With (minor) apologies to Barney Zwartz and Leesha McKenny.
Church’s revamp of Mass sparks rebellion by priests
February 19, 1970
THE Catholic Church faces open defiance over the introduction of its new Mass translation this year, with a dozen priests indicating they will refuse to use it and hundreds of others ”steaming” over a lack of consultation.
The Mass has become the latest battleground in the culture wars between progressive Catholics and traditionalists suspicious of the reforms of the recently concluded Vatican Council, of which probably the most important was changing the Mass from Latin to the local language of worshippers.
The new version is not a literal translation of the 400-year-old Latin text. There are significant changes to what both the priest and the faithful say in the liturgy. The translation has been heavily influenced by a Vatican advisory committee headed by Archbishop Annibale Bugnini.
Supporters say the new text is more contemporary and easy to understand, while critics say it is artificial, bad English and not faithful to the original latin text.

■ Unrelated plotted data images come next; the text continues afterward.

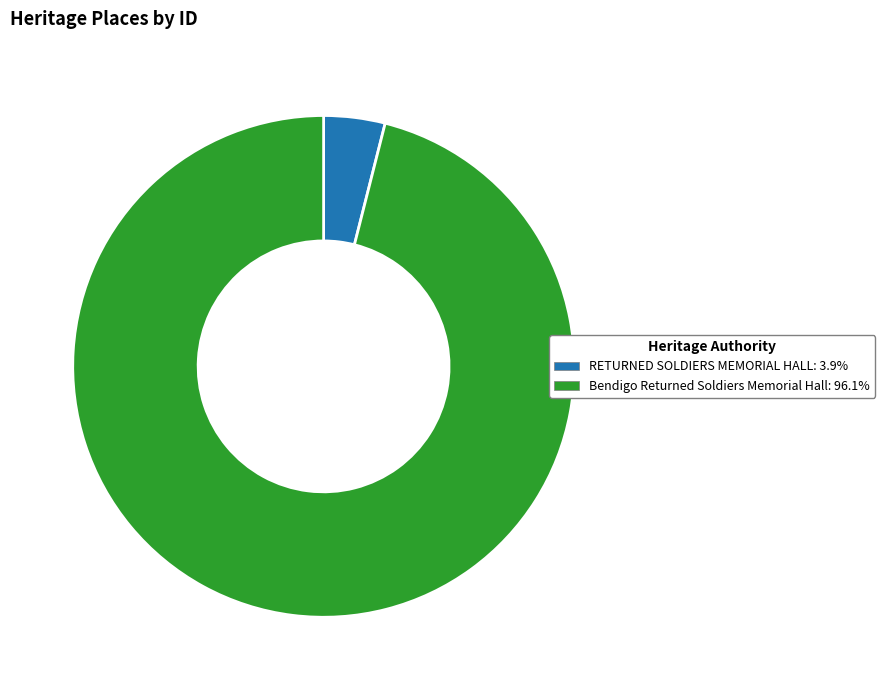

Do Bendigo Returned Soldiers Memorial Hall and RETURNED SOLDIERS MEMORIAL HALL together represent more than half of the pie?

Yes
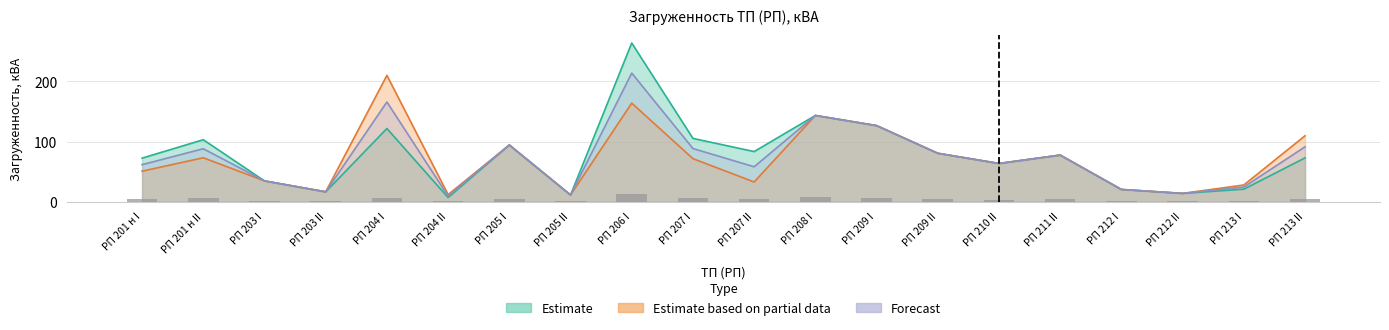

True or false: kVA 2023 has a value of 82.7 at РП 201 н I.

False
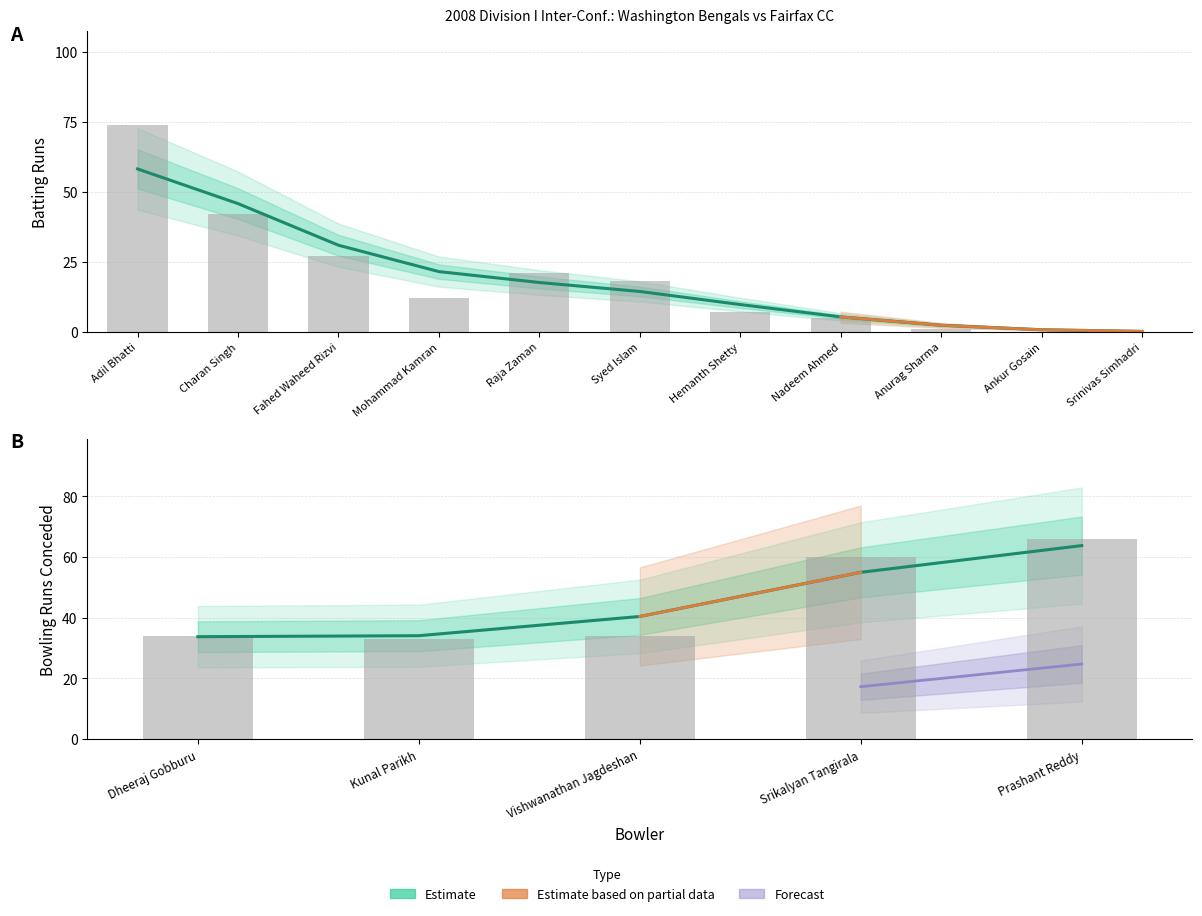

Which category has the highest value across all series?

Adil Bhatti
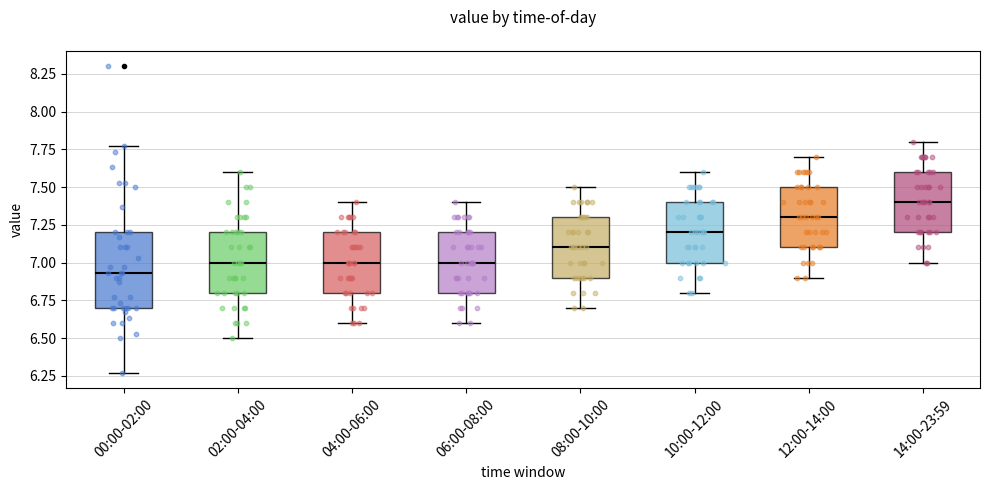

Comparing the boxes themselves (not the whiskers), which one is the tallest?

00:00-02:00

Rather than introducing the changes gradually, itt will be introduced all in one hit in Australia on a morning Sunday soon in local parishes and it will be compulsory to celebrate every Mass in English according to the new rite from now on. No indult will be provided for those who want to continue to say Mass the old way.
The National Council of Priests chairman said hundreds of his 1600 members were ”steamed up” at the Vatican’s lack of consultation, and were concerned that the break in a tradition more than 1800 years old would alienate Mass-goers, most of whom had used only the Mass in Latin all their lives.
He said most priests would not decide how to respond until they saw the changes, but at least a dozen had told him, ‘I’m not changing.”